Vagabond agita sa grosse tête, lui tirant un éclat de rire qui se perdit dans le silence environnant. Quelques minutes plus tard, un oiseau multicolore lui fonçait dessus.


* * *


Dolce,
Prêt pour une nouvelle et mémorable aventure insensée ? Je sais où se trouve V. Dans dix jours, retrouve-moi aux portes des Marches du Nord – le bois qui fait face à la Citadelle.
Ne sois pas en retard.
Louve.


Muni de sa nouvelle missive, l’oiseau s’envola d’un battement d’ailes colorées et disparu en quelques secondes, happée par une mission de la plus haute importance. Syndrell fit faire demi-tour à Vagabond, se dirigeant désormais vers le sud.
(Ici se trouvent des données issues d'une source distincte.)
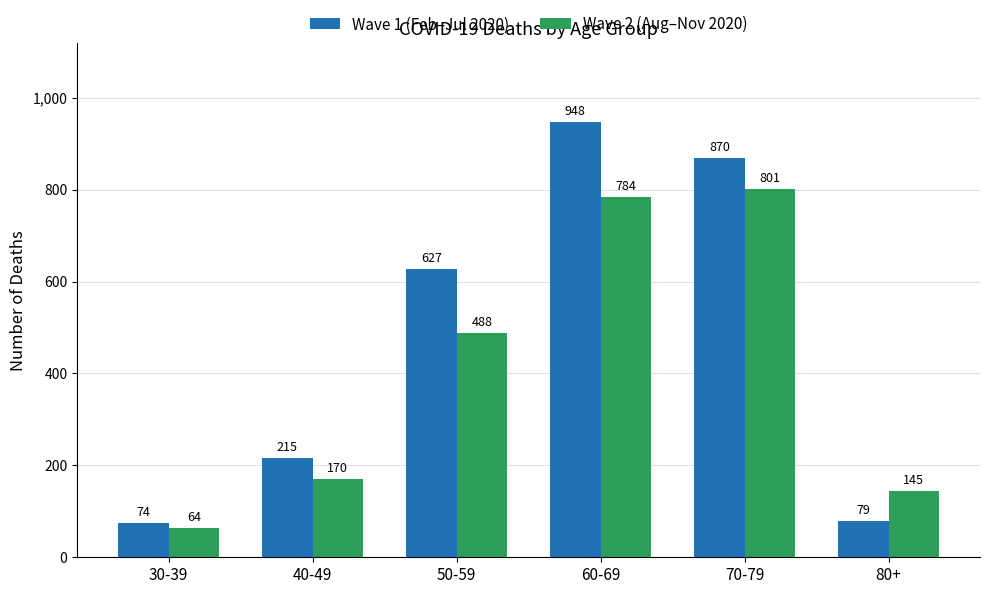

At which label is Wave 1 (Feb–Jul 2020) closest to 511?

50-59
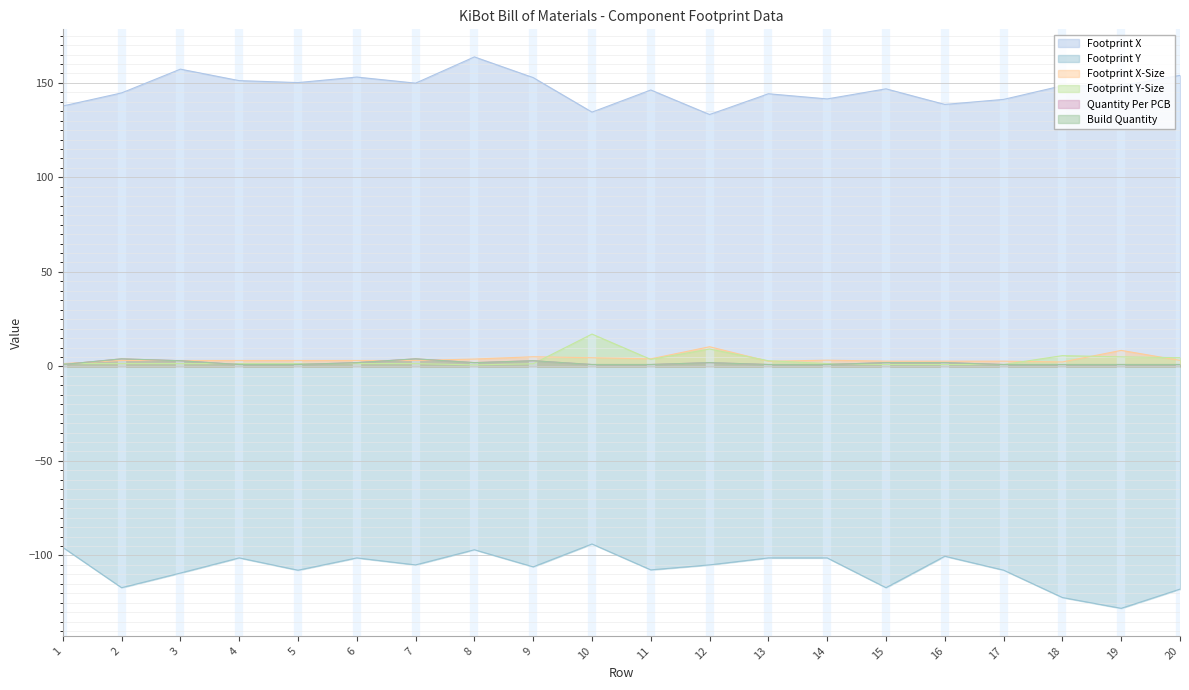

What is the spread (max minus min) of values at 1?

233.5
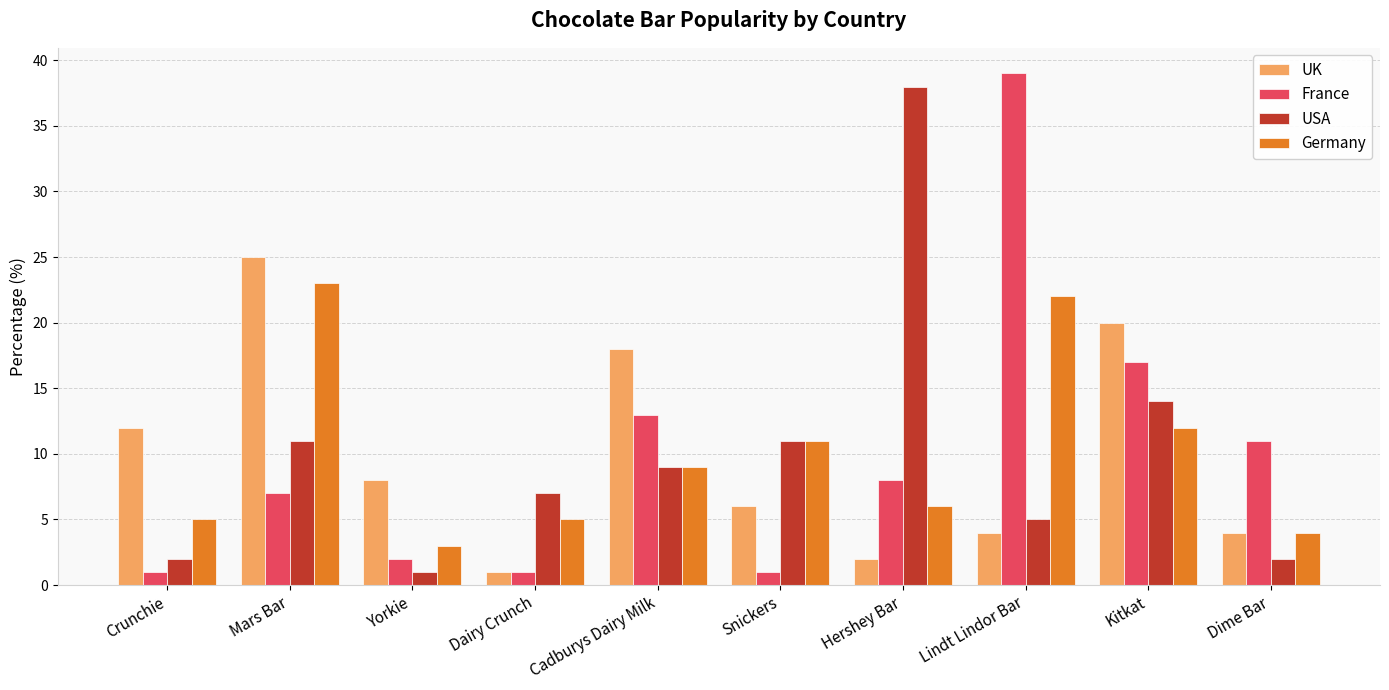

What is the value of the France bar at the 2nd from the left?

7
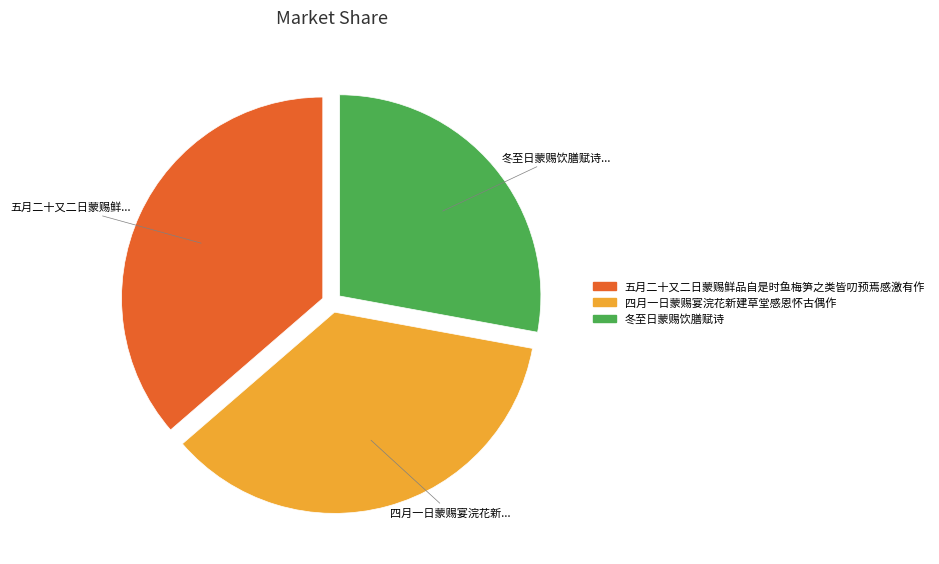

Rank the categories by value from lowest to highest.

冬至日蒙赐饮膳赋诗, 四月一日蒙赐宴浣花新建草堂感恩怀古偶作, 五月二十又二日蒙赐鲜品自是时鱼梅笋之类皆叨预焉感激有作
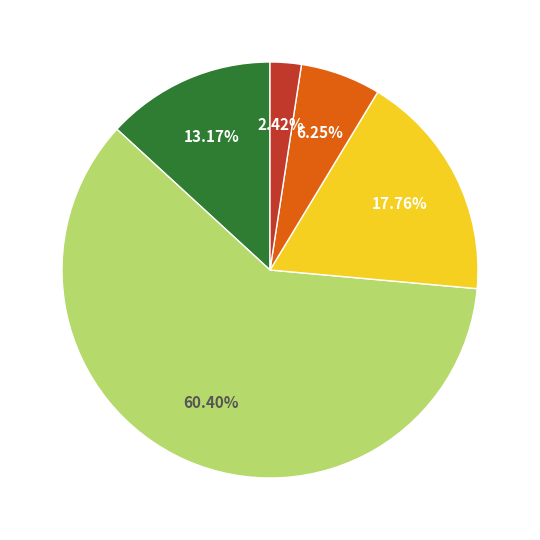

Does any single category account for the majority?

Yes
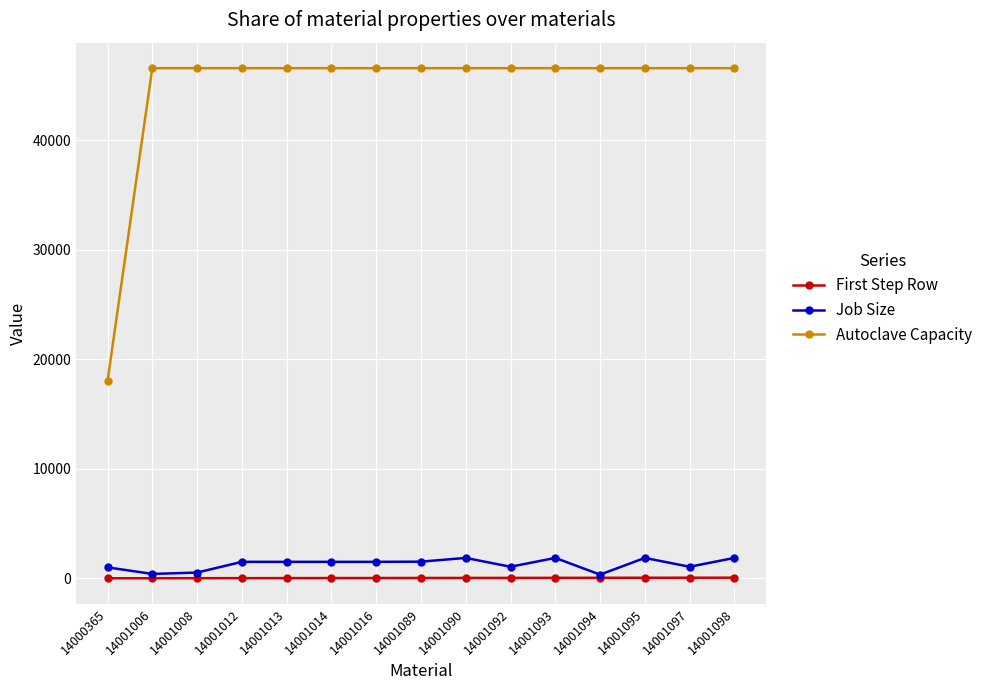

How many distinct data groups are displayed?

3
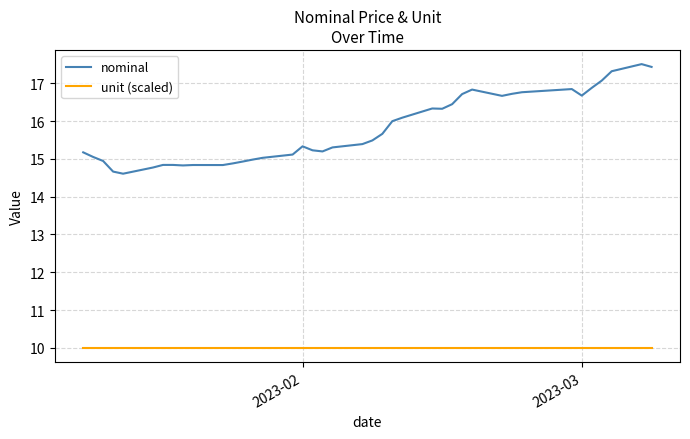

What is the maximum value for unit (scaled)?

10.0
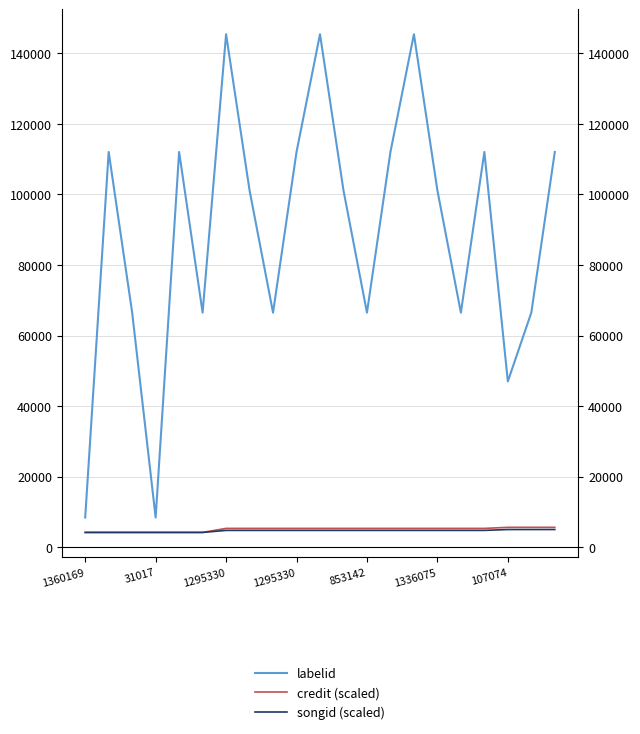

How many lines are shown in the chart?

3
Elle ne doutait pas que l’oiseau trouve l’Envoleur, où qu’il puisse être, tout comme elle était certaine que ce dernier viendrait dans ce bois que son indicateur avait mentionné.

Un sourire insouciant sur les lèvres, la jeune marchombre leva le menton pour défier le destin qui l’attendait patiemment, droit devant elle. Il devait bientôt les réunir à nouveau, Vanora et elle, mais Syndrell n’avait pas peur lorsque Vagabond, sous une légère impulsion de ses talons contre ses flancs, prit de la vitesse. Peur ? Alors qu’elle allait revoir Ciel, et les Kern, et Dolce ? Alors qu’une force nouvelle brûlait en elle, flamme vive et nourrie de certitudes enfin acceptées ? Non, Syndrell n’avait pas peur.

Elle avait hâte.





… et il advient que des âmes vagabondes dérivent
[sur des mers plus ignorées,
Que ne connaissent pas les hommes, naufragées
Par des vents qui ne soulèveraient pas même un
[cheveu…

William Ashbless




__________________________________________

Marchombre. Un souffle, un geste, un élan de vie. Un formidable amalgame entre liberté et harmonie.